Hemos olvidado hacer realidad aquel refrán sobre el agradecimiento y la buena cuna. De hecho, una de las consecuencias más perversas del tan traído estado del bienestar es la autosuficiencia de creer que lo que somos y tenemos no se lo debemos a nadie más que a nuestra cara bonita. Me gusta considerarlo con los jóvenes a los que trato en mi proyecto Excelencia Literaria: si nuestros abuelos y bisabuelos no se hubieran roto el espinazo (algunos literalmente, arando campos o en una fábrica, con el pensamiento perdido en el deseo de un futuro mejor para los suyos), hoy no dormiríamos mullidos y calientes. Ellos sufrieron numerosas calamidades y las superaron. También una guerra. Y un exilio. Y un cruzar el mundo bajo la quimera de una tierra de promisión.

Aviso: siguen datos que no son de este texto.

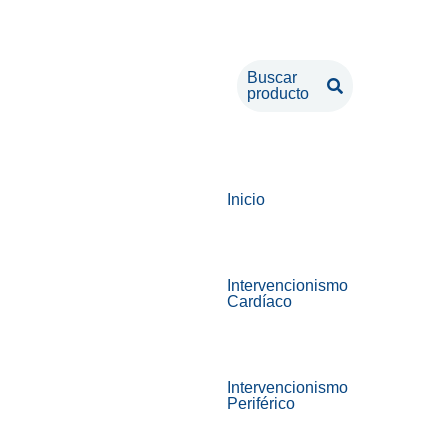
Buscar
producto
Inicio
Intervencionismo
Cardíaco
Intervencionismo
Periférico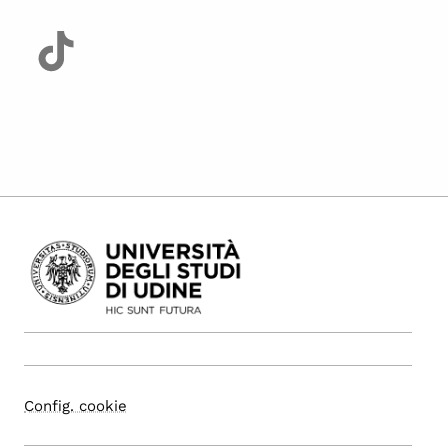
Config. cookie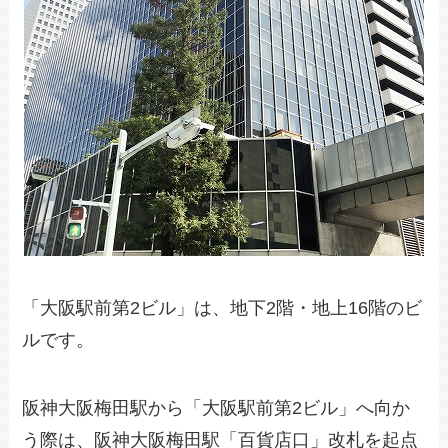
「大阪駅前第2ビル」は、地下2階・地上16階のビ
ルです。
阪神大阪梅田駅から「大阪駅前第2ビル」へ向か
う際は、阪神大阪梅田駅「百貨店口」改札を起点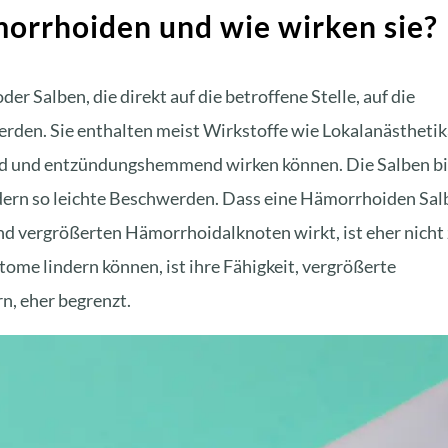
morrhoiden und wie wirken sie?
er Salben, die direkt auf die betroffene Stelle, auf die
rden. Sie enthalten meist Wirkstoffe wie Lokalanästhetik
end und entzündungshemmend wirken können. Die Salben b
dern so
leichte Beschwerden
. Dass eine Hämorrhoiden Sal
nd vergrößerten Hämorrhoidalknoten wirkt, ist eher nicht
ome lindern können, ist ihre Fähigkeit, vergrößerte
n, eher begrenzt.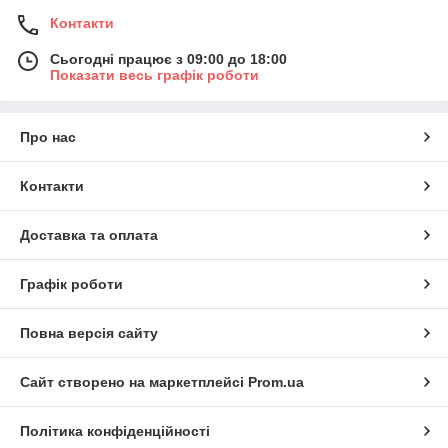
Контакти
Сьогодні працює з 09:00 до 18:00
Показати весь графік роботи
Про нас
Контакти
Доставка та оплата
Графік роботи
Повна версія сайту
Сайт створено на маркетплейсі
Prom.ua
Політика конфіденційності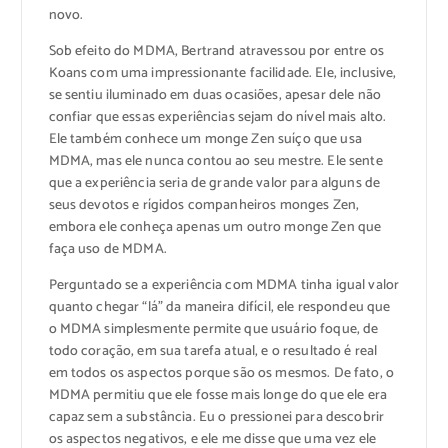
novo.
Sob efeito do MDMA, Bertrand atravessou por entre os
Koans com uma impressionante facilidade. Ele, inclusive,
se sentiu iluminado em duas ocasiões, apesar dele não
confiar que essas experiências sejam do nível mais alto.
Ele também conhece um monge Zen suíço que usa
MDMA, mas ele nunca contou ao seu mestre. Ele sente
que a experiência seria de grande valor para alguns de
seus devotos e rígidos companheiros monges Zen,
embora ele conheça apenas um outro monge Zen que
faça uso de MDMA.
Perguntado se a experiência com MDMA tinha igual valor
quanto chegar “lá” da maneira difícil, ele respondeu que
o MDMA simplesmente permite que usuário foque, de
todo coração, em sua tarefa atual, e o resultado é real
em todos os aspectos porque são os mesmos. De fato, o
MDMA permitiu que ele fosse mais longe do que ele era
capaz sem a substância. Eu o pressionei para descobrir
os aspectos negativos, e ele me disse que uma vez ele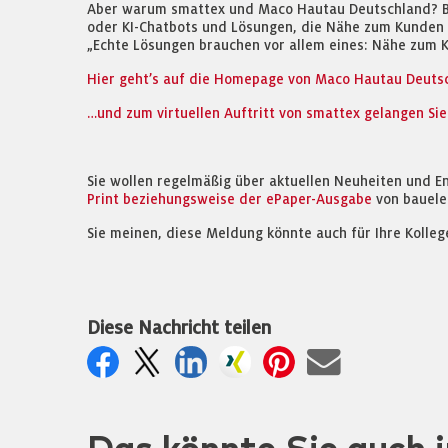
Aber warum smattex und Maco Hautau Deutschland? Bei
oder KI-Chatbots und Lösungen, die Nähe zum Kunden s
„Echte Lösungen brauchen vor allem eines: Nähe zum K
Hier geht’s auf die Homepage von Maco Hautau Deuts
…und zum virtuellen Auftritt von smattex gelangen Sie
Sie wollen regelmäßig über aktuellen Neuheiten und E
Print beziehungsweise der ePaper-Ausgabe
von bauele
Sie meinen, diese Meldung könnte auch für Ihre Kolleg
Diese Nachricht teilen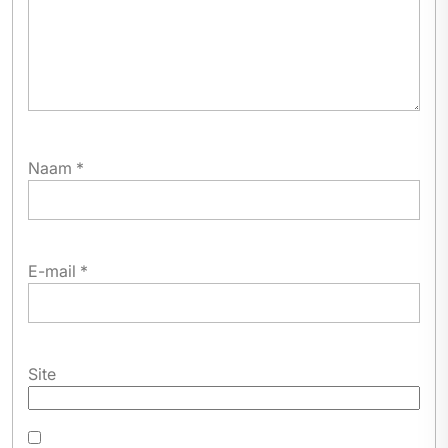
Naam
*
E-mail
*
Site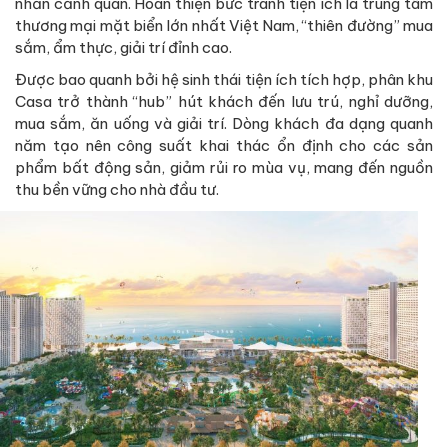
nhấn cảnh quan. Hoàn thiện bức tranh tiện ích là trung tâm
thương mại mặt biển lớn nhất Việt Nam, “thiên đường” mua
sắm, ẩm thực, giải trí đỉnh cao.
Được bao quanh bởi hệ sinh thái tiện ích tích hợp, phân khu
Casa trở thành “hub” hút khách đến lưu trú, nghỉ dưỡng,
mua sắm, ăn uống và giải trí. Dòng khách đa dạng quanh
năm tạo nên công suất khai thác ổn định cho các sản
phẩm bất động sản, giảm rủi ro mùa vụ, mang đến nguồn
thu bền vững cho nhà đầu tư.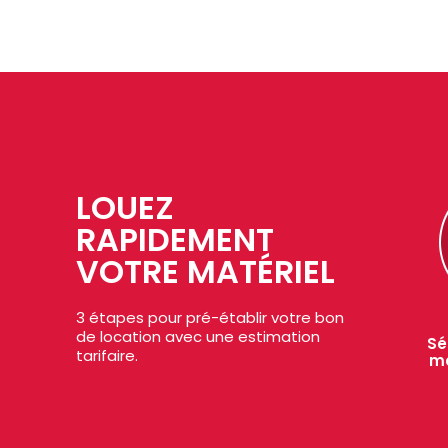
LOUEZ
RAPIDEMENT
VOTRE MATÉRIEL
3 étapes pour pré-établir votre bon
de location avec une estimation
Sé
tarifaire.
ma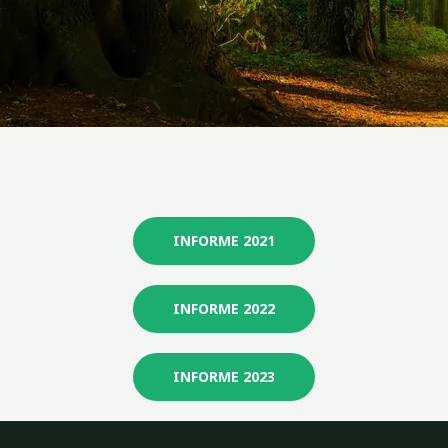
INFORME 2021
INFORME 2022
INFORME 2023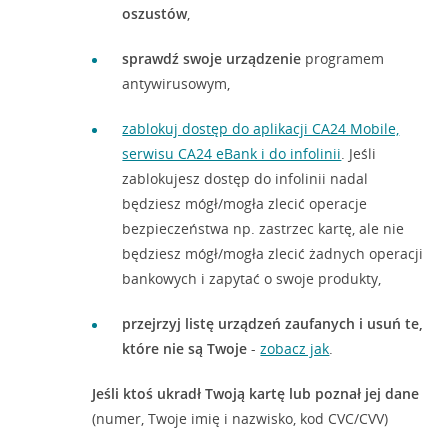
oszustów
,
sprawdź swoje urządzenie
programem
antywirusowym,
zablokuj dostęp do aplikacji CA24 Mobile,
serwisu CA24 eBank i do infolinii
. Jeśli
zablokujesz dostęp do infolinii nadal
będziesz mógł/mogła zlecić operacje
bezpieczeństwa np. zastrzec kartę, ale nie
będziesz mógł/mogła zlecić żadnych operacji
bankowych i zapytać o swoje produkty,
przejrzyj listę urządzeń zaufanych i usuń te,
które nie są Twoje
-
zobacz jak
.
Jeśli ktoś ukradł Twoją kartę lub poznał jej dane
(numer, Twoje imię i nazwisko, kod CVC/CVV)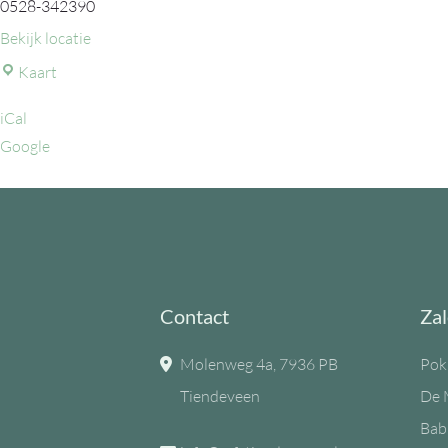
0528-342390
Bekijk locatie
MFC
Kaart
de
iCal
Eiken
Google
Contact
Zal
Molenweg 4a, 7936 PB
Pok
Tiendeveen
De 
Bab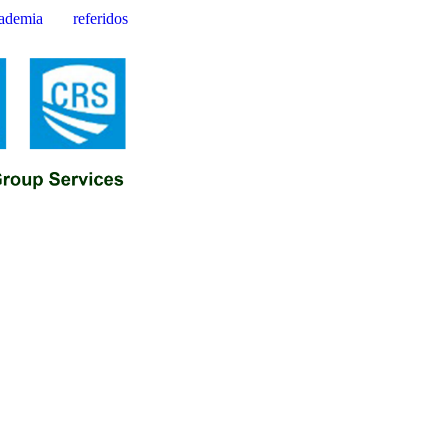
ademia
referidos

Aseguran los viajeros que han conocido los países pobres, que lo más sorprendente de las cloacas de la miseria es que sus habitantes no apagan la sonrisa, con la que agradecen los gestos de amabilidad, la visita del extranjero y hasta el acontecimiento de una comida caliente. Dan las gracias, incluso, por sobrevivir a un nuevo amanecer, a pesar de que su desventura consista en una cadena de dolores.

Por eso recomiendo no entregarse al último día del año como quien acude a una bacanal, el pensamiento en la fiesta, en el vestido, en los manjares, en la bebida. Que, al menos, antes busquemos un momento de recogimiento para hacer balance de los últimos doce meses, que leamos el “debe” y el “haber” con atención. Descubriremos que lo que recibimos llegó sin merecimiento por nuestra parte, que lo que logramos fue en cumplimiento de nuestro deber, que también causamos daño por nuestra voluntad caprichosa, que omitimos gestos de justicia, palabras de ánimo y necesarias peticiones de perdón.

Me gusta considerar que la paciencia divina nos sigue manteniendo como actores de esta colosal función. No somos imprescindibles, pero en nuestras manos continua el libreto de una obra que se escribe al albur de nuestra libertad. Deberíamos dirigir alguna mirada al maestro de ceremonias para entonar, tal vez, un “Te Deum”, el canto de agradecimiento que repitieron las generaciones.